▸ Document section

Right Hand Flamenco Guitar Techniques

These techniques can be dizzying to watch live up close and in person, but I hope to demystify them a bit here:

arpeggio and picado

As mentioned earlier, right hand technique for flamenco guitar is to a degree built on classical technique, with some additions. The classical component consists of arpeggios, and the use of alternating index and middle (i, m) for melodies. The arpeggiated figures in flamenco are particular, but you can use exercises from classical repertoire to build the needed dexterity.

Picado is one technique used to play single note melodies in flamenco, and is played with a short, percussive stroke that is muted immediately after playing each note. To build your picado, just apply an alternating i, m sequence to any of the scales that you’ve learned; while keeping the notes short and “punchy”.

pulgar – the thumb: melody and alzapua

The right hand thumb warrants special study, as it is used in arpeggio and alzapua, as well as in melodies. A major difference with classical technique is that the thumb is almost exclusively played with a rest-stroke (apoyando). This means that when you strike the string, your thumb pushes down through the active string, coming to a brief resting position on the adjacent string below.

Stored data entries
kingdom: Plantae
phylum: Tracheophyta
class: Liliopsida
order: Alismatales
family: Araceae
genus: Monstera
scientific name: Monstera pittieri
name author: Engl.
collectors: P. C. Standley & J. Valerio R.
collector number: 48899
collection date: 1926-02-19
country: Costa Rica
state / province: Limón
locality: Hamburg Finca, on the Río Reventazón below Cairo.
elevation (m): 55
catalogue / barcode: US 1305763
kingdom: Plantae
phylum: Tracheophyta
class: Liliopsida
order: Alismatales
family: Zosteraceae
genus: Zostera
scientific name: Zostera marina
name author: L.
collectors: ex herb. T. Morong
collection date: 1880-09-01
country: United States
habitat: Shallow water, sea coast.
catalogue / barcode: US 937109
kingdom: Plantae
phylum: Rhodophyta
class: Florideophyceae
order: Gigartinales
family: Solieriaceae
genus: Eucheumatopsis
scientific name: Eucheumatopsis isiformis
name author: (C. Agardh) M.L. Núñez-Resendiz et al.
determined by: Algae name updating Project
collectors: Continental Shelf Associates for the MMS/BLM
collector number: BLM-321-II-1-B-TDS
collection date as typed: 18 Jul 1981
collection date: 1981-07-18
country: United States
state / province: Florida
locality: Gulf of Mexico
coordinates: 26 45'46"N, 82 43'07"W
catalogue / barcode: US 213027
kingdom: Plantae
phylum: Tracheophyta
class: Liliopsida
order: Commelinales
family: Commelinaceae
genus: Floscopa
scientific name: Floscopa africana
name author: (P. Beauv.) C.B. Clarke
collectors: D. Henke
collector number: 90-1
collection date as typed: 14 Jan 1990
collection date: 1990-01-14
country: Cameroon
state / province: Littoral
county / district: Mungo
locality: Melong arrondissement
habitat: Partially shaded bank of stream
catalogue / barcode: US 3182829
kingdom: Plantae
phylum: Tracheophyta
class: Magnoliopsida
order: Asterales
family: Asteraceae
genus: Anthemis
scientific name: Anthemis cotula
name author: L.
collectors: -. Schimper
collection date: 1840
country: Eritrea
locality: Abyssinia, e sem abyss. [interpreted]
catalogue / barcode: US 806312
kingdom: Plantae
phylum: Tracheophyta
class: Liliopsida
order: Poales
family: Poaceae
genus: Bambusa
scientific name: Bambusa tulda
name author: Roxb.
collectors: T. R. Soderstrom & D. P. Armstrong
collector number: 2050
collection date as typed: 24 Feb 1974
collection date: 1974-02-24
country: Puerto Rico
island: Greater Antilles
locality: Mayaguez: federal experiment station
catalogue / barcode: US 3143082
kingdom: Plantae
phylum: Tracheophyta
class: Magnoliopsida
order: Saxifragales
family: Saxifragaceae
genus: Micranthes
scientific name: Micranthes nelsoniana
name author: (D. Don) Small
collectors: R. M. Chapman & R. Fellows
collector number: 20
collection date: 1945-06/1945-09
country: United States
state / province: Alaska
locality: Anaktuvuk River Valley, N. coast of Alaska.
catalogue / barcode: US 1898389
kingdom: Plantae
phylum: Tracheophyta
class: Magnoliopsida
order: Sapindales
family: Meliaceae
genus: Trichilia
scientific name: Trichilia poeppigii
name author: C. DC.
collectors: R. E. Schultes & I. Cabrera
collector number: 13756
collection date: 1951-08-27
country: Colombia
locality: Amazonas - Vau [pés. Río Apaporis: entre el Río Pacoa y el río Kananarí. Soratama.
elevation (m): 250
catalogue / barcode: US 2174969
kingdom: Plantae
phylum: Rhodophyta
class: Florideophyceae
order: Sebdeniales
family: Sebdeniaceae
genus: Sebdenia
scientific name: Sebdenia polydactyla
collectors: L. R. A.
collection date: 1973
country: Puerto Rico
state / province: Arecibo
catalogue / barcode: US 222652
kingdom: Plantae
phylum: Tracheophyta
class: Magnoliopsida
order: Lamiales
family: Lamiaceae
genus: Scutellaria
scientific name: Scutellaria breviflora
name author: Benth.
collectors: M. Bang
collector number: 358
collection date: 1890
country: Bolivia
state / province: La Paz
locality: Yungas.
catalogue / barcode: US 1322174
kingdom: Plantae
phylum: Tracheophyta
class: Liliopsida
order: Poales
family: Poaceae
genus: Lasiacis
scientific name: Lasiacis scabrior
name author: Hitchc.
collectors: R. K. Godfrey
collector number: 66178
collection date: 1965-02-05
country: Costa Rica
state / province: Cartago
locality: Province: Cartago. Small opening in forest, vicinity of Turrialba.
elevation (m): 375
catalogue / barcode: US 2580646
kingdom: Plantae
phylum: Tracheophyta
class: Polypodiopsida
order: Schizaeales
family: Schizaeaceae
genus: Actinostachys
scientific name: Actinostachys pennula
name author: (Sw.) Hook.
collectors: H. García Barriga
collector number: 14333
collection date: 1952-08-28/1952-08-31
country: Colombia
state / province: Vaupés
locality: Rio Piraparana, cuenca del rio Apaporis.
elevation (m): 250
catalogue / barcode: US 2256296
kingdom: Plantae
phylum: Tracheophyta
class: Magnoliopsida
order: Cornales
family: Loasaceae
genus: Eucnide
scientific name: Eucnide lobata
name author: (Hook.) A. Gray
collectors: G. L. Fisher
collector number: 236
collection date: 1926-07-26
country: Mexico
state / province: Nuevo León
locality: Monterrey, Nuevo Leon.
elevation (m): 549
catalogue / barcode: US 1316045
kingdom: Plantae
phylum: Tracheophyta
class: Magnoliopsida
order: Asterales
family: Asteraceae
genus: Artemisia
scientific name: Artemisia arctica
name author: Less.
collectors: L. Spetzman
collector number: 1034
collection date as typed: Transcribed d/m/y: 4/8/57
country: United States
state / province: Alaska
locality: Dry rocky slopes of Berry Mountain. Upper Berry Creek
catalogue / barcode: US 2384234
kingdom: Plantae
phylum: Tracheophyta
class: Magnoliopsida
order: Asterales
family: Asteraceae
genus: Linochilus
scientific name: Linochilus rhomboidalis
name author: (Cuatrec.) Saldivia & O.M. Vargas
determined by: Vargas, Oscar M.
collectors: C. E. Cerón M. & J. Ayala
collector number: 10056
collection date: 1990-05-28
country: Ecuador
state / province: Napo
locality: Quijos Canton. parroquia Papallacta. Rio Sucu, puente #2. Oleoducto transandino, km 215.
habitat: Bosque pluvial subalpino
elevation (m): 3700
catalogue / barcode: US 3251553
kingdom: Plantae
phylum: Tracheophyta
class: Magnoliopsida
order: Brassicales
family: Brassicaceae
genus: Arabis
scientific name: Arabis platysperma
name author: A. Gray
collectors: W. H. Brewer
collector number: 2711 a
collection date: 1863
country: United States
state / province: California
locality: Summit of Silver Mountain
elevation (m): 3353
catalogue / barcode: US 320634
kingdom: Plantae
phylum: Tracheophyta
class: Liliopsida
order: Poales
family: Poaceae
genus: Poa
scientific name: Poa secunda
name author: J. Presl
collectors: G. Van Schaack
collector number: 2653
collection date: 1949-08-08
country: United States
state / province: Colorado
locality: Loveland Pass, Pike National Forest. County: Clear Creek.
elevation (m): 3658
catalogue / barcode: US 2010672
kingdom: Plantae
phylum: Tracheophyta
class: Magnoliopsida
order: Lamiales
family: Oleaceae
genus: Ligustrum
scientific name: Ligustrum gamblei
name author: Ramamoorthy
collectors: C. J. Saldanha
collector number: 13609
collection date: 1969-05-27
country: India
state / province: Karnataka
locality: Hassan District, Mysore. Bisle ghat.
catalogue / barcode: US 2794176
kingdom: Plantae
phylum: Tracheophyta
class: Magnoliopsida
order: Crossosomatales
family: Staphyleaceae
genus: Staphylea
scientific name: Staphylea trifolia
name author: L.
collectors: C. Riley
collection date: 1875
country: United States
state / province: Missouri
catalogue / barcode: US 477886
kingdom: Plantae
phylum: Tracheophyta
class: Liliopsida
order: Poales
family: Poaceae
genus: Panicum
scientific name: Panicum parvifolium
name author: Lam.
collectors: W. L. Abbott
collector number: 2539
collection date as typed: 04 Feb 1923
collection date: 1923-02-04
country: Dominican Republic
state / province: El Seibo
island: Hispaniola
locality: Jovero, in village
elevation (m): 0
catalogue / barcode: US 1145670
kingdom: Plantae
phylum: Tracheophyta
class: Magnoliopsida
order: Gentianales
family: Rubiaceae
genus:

▸ What you need to do
Please rewrite the paragraph in the flamenco guitar text above that begins "Picado is one technique" in a shorter form, keeping its main facts.

▸ Result of this task
Picado is a flamenco technique for single-note melodies. Each note is played with a short, percussive stroke and muted right afterward. To develop it, play any scale you know with alternating i and m, keeping the notes short and punchy.